*WHAT YOU SHOULD DO*.
Write out exactly, please, every line from the beginning of the entries to the line holding "Page size: 1275x1650.", and no pictures.

[Opening DATA SUPPLIED section]

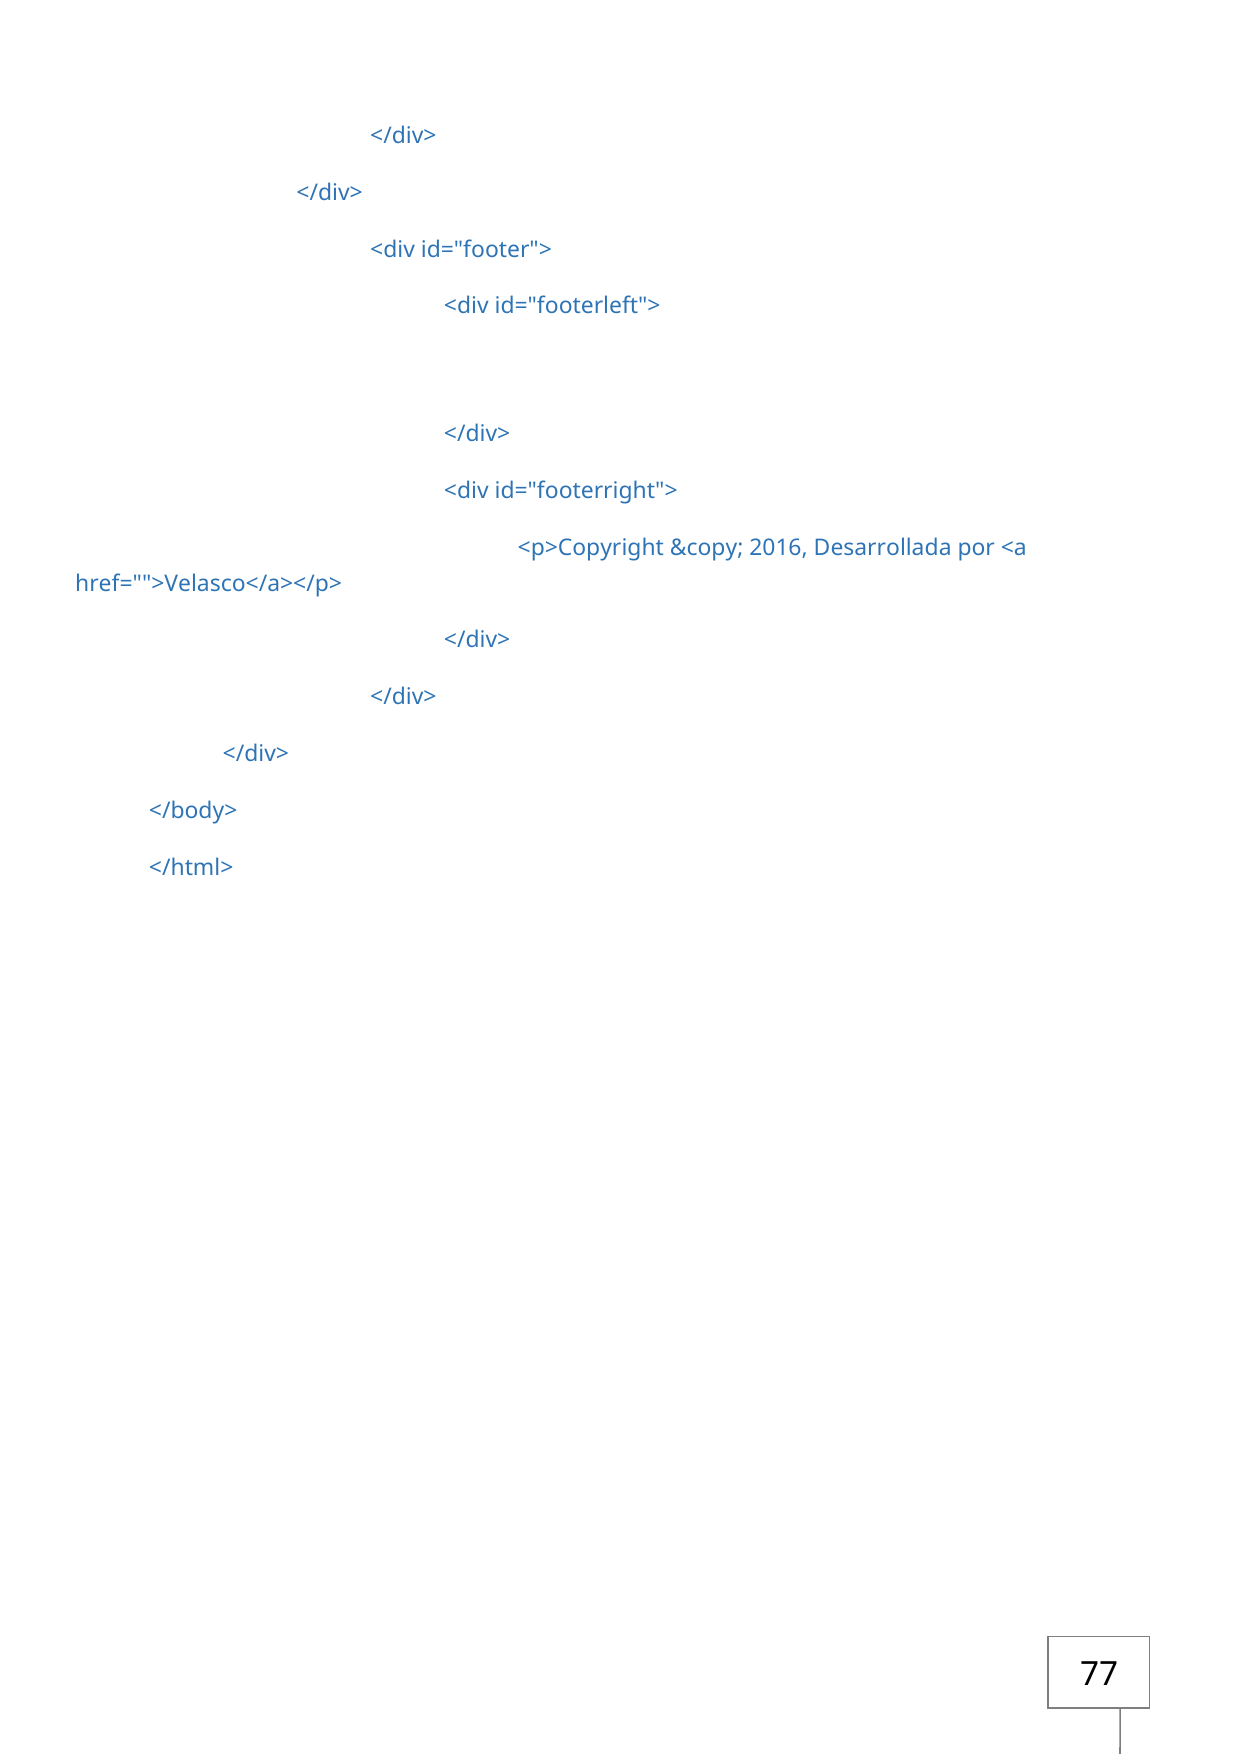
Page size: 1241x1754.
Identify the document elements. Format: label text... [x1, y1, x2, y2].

text </div> [75, 417, 1165, 448]
text <div id="footerleft"> [75, 289, 1165, 321]
text <p>Copyright &copy; 2016, Desarrollada por <a href="">Velasco</a></p> [75, 531, 1165, 598]
text </div> [75, 623, 1165, 655]
text </html> [75, 851, 1165, 882]
text <div id="footer"> [75, 233, 1165, 264]
text </body> [75, 794, 1165, 825]
text </div> [75, 119, 1165, 150]
text </div> [75, 737, 1165, 768]
text </div> [75, 680, 1165, 711]
text <div id="footerright"> [75, 474, 1165, 505]
text </div> [75, 176, 1165, 207]
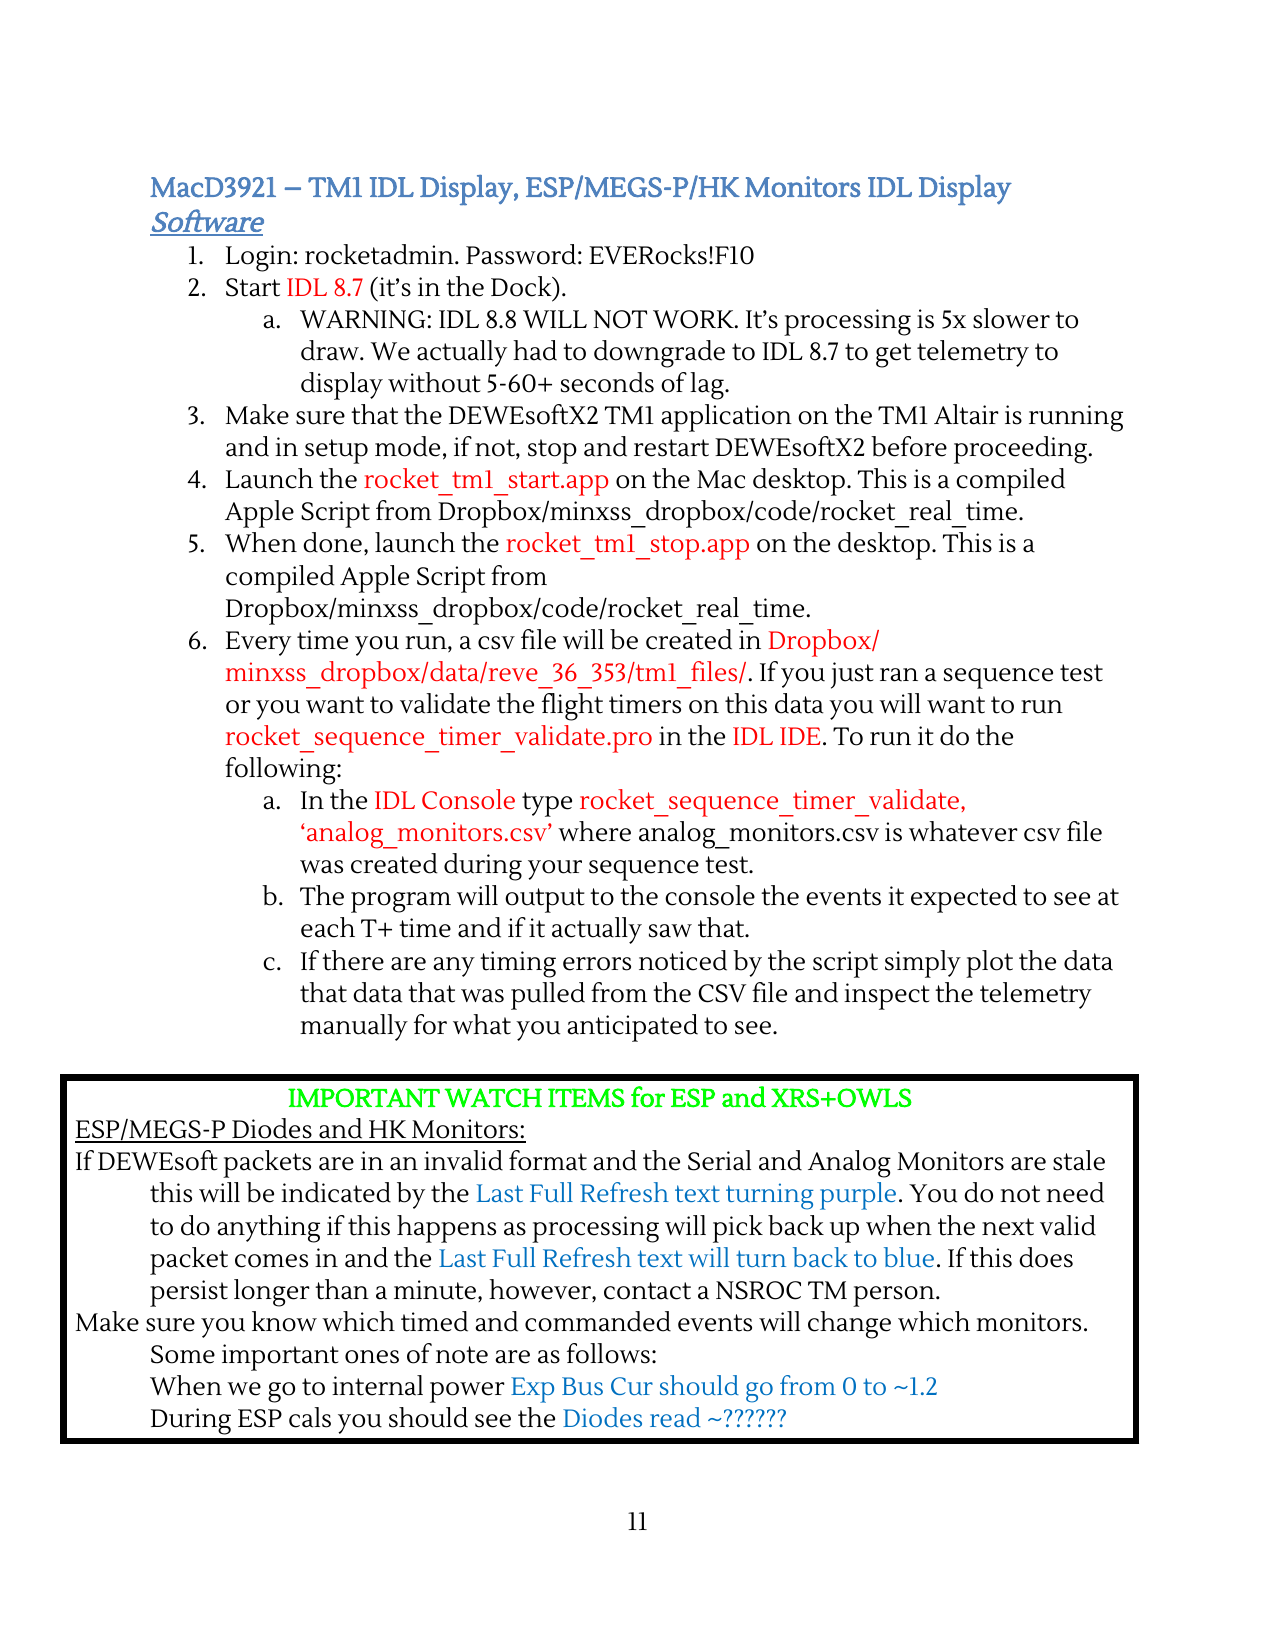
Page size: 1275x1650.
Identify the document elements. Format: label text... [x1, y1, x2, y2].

text ESP/MEGS-P Diodes and HK Monitors: [67, 1106, 1133, 1138]
text During ESP cals you should see the Diodes read ~?????? [67, 1395, 1133, 1438]
list The program will output to the console the events it expected to see at each T+ time and if it actually saw that. [262, 882, 1125, 946]
subtitle MacD3921 – TM1 IDL Display, ESP/MEGS-P/HK Monitors IDL Display Software [150, 171, 1125, 240]
list Every time you run, a csv file will be created in Dropbox/ minxss_dropbox/data/reve_36_353/tm1_files/. If you just ran a sequence test or you want to validate the flight timers on this data you will want to run rocket_sequence_timer_validate.pro in the IDL IDE. To run it do the following: [187, 625, 1125, 786]
text Make sure you know which timed and commanded events will change which monitors. Some important ones of note are as follows: [67, 1299, 1133, 1363]
text If DEWEsoft packets are in an invalid format and the Serial and Analog Monitors are stale this will be indicated by the Last Full Refresh text turning purple. You do not need to do anything if this happens as processing will pick back up when the next valid packet comes in and the Last Full Refresh text will turn back to blue. If this does persist longer than a minute, however, contact a NSROC TM person. [67, 1138, 1133, 1299]
text IMPORTANT WATCH ITEMS for ESP and XRS+OWLS [67, 1081, 1133, 1106]
list If there are any timing errors noticed by the script simply plot the data that data that was pulled from the CSV file and inspect the telemetry manually for what you anticipated to see. [262, 946, 1125, 1042]
list When done, launch the rocket_tm1_stop.app on the desktop. This is a compiled Apple Script from Dropbox/minxss_dropbox/code/rocket_real_time. [187, 529, 1125, 625]
list Start IDL 8.7 (it’s in the Dock). [187, 272, 1125, 304]
text When we go to internal power Exp Bus Cur should go from 0 to ~1.2 [67, 1363, 1133, 1395]
list Make sure that the DEWEsoftX2 TM1 application on the TM1 Altair is running and in setup mode, if not, stop and restart DEWEsoftX2 before proceeding. [187, 401, 1125, 465]
list Login: rocketadmin. Password: EVERocks!F10 [187, 240, 1125, 272]
list Launch the rocket_tm1_start.app on the Mac desktop. This is a compiled Apple Script from Dropbox/minxss_dropbox/code/rocket_real_time. [187, 465, 1125, 529]
list WARNING: IDL 8.8 WILL NOT WORK. It’s processing is 5x slower to draw. We actually had to downgrade to IDL 8.7 to get telemetry to display without 5-60+ seconds of lag. [262, 304, 1125, 401]
list In the IDL Console type rocket_sequence_timer_validate, ‘analog_monitors.csv’ where analog_monitors.csv is whatever csv file was created during your sequence test. [262, 786, 1125, 882]
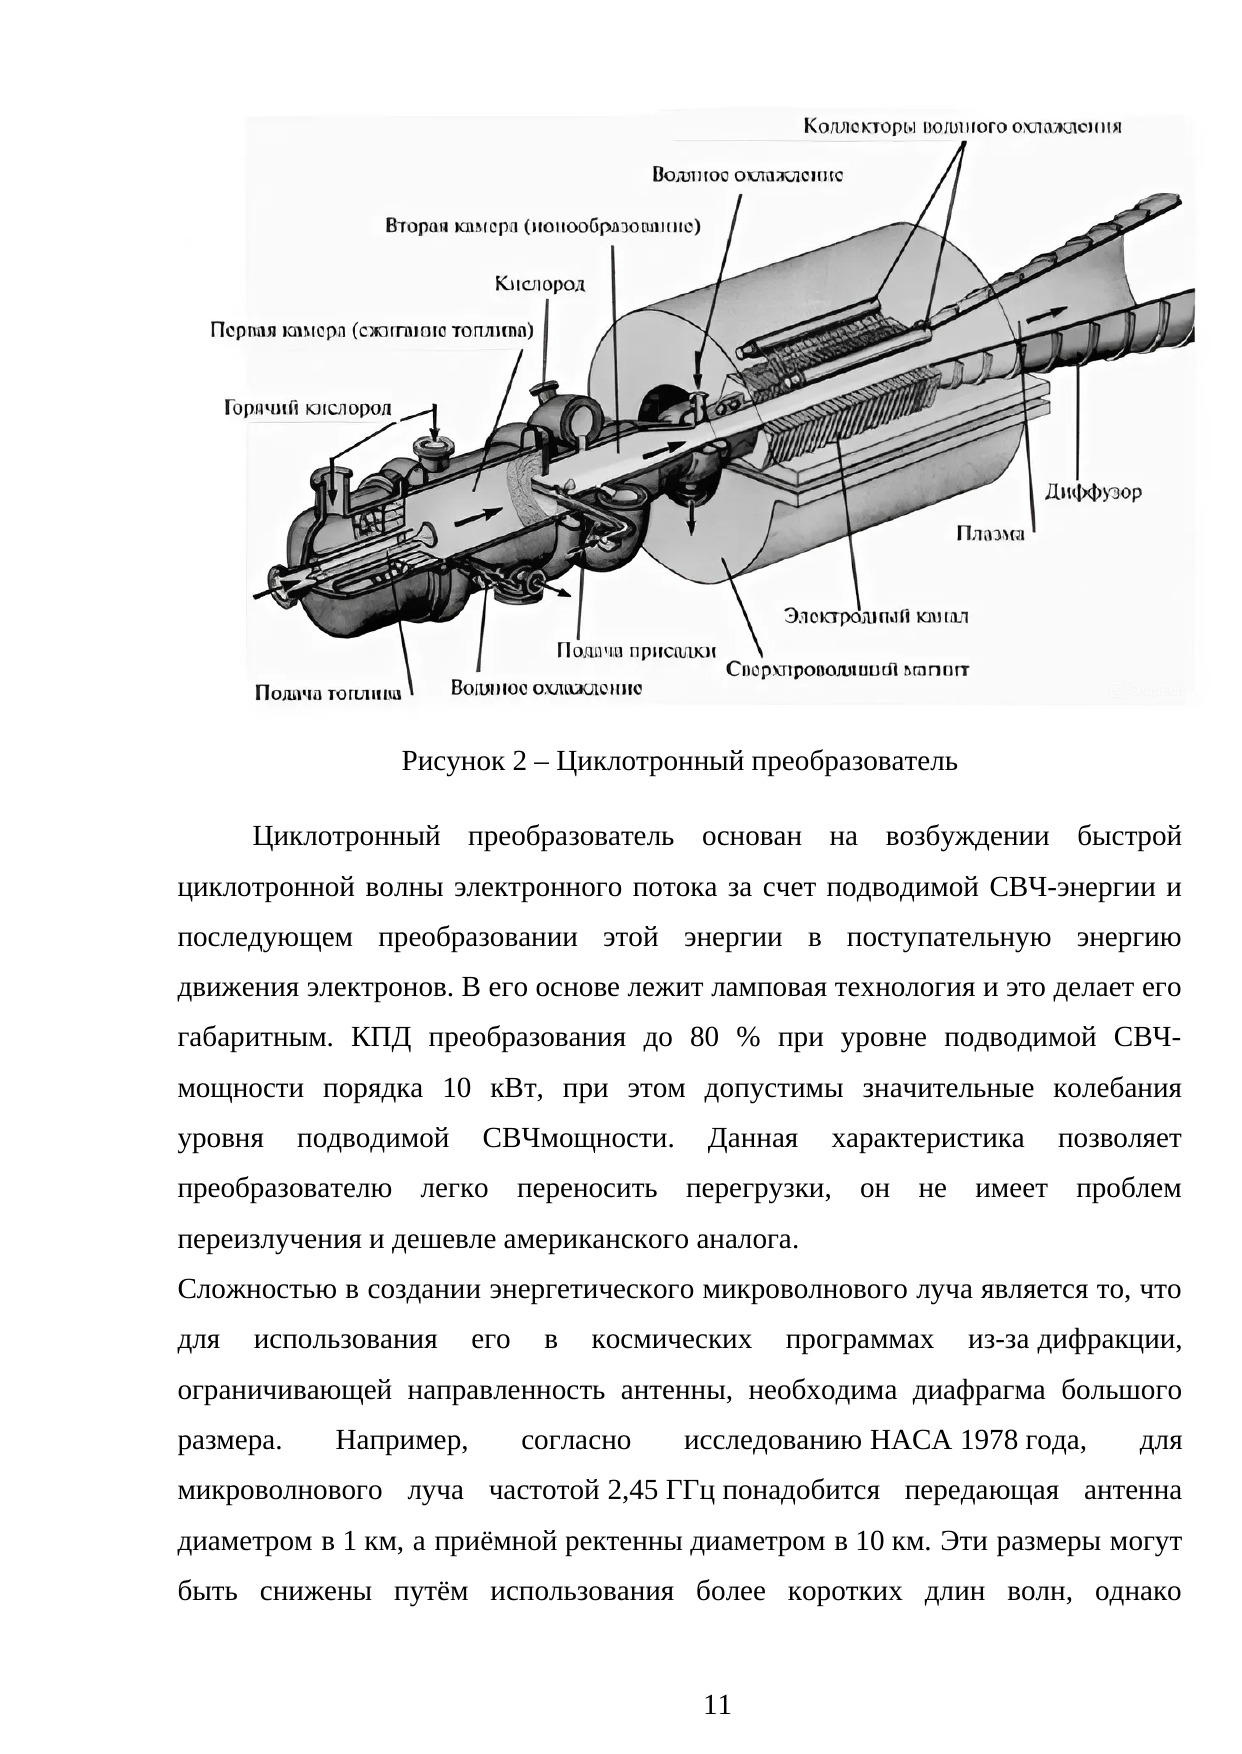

[Closing DATA SUPPLIED section]

*OUTPUT OF THE EXERCISE*.
Page size: 1241x1754.
Identify the document elements. Format: label text... [x1, y1, x2, y2].

text </div> [75, 417, 1165, 448]
text <div id="footerleft"> [75, 289, 1165, 321]
text <p>Copyright &copy; 2016, Desarrollada por <a href="">Velasco</a></p> [75, 531, 1165, 598]
text </div> [75, 623, 1165, 655]
text </html> [75, 851, 1165, 882]
text <div id="footer"> [75, 233, 1165, 264]
text </body> [75, 794, 1165, 825]
text </div> [75, 119, 1165, 150]
text </div> [75, 737, 1165, 768]
text </div> [75, 680, 1165, 711]
text <div id="footerright"> [75, 474, 1165, 505]
text </div> [75, 176, 1165, 207]
Page size: 1275x1650.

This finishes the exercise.